Meet the Real Jack Bauers
This week saw the premiere of a new season of 24, with CTU agent Jack Bauer preparing to leave the world of counterterrorism for a quiet life as a grandfather in Los Angeles. But he is pulled back into the fight to stop the attempted assassination of a Middle Eastern leader in New York. As he questions an informant, he thrusts a gun into the man's neck but then pulls back, telling him, "You're lucky I'm retired." In another time, the man would have suffered far worse.
The public view of interrogations had been shaped by the fictional Bauer, who captures a terrorist and proceeds to torture him - holding down his head in a bathtub full of water, using a Taser to shock him, lopping off his fingers with a cigar cutter - while screaming questions until the terrorist finally breaks and gives up the location of the nuclear bomb that is about to go off.

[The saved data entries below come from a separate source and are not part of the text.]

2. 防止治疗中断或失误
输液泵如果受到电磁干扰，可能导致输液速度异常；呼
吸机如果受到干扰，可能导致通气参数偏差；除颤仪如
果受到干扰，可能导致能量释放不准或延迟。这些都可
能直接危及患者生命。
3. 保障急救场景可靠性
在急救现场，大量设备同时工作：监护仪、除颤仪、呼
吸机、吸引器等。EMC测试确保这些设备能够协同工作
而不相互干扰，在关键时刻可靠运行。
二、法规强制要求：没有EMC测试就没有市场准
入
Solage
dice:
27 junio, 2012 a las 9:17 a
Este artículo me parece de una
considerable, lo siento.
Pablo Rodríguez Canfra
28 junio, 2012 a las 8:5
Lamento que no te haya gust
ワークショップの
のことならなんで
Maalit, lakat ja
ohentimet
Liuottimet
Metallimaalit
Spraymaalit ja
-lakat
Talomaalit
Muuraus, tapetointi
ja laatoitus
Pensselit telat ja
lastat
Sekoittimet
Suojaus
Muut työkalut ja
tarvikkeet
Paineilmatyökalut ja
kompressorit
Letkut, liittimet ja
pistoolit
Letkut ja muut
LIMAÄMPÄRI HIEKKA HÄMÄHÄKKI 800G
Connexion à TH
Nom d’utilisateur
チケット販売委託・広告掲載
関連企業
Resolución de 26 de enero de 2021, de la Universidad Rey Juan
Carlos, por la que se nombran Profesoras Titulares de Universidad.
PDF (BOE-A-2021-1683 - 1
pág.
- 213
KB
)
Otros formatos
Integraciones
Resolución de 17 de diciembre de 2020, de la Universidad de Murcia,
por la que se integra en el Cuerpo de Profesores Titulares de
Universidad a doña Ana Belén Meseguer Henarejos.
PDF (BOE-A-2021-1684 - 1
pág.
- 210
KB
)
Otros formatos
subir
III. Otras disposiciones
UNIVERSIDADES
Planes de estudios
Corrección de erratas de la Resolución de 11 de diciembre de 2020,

For some critics of U.S. interrogation policy, this is not fiction, but a depiction of reality. In Newsweek, Dahlia Lithwick has written that "high-ranking lawyers in the Bush administration erected an entire torture policy around the fictional edifice of Jack Bauer." And Philippe Sands, author of the book Torture Team, has written that the show has been the "midwife" for torture's "actual use on real, living human beings." None of this is true.
Unlike these critics, I have had the chance to actually meet the real Jack Bauers - the CIA officials who questioned Khalid Sheikh Mohammed and other senior terrorist leaders and got them to reveal their plans for new terrorist attacks. They explained to my why their approach has nothing in common with the methods used by Bauer on the fictional 24.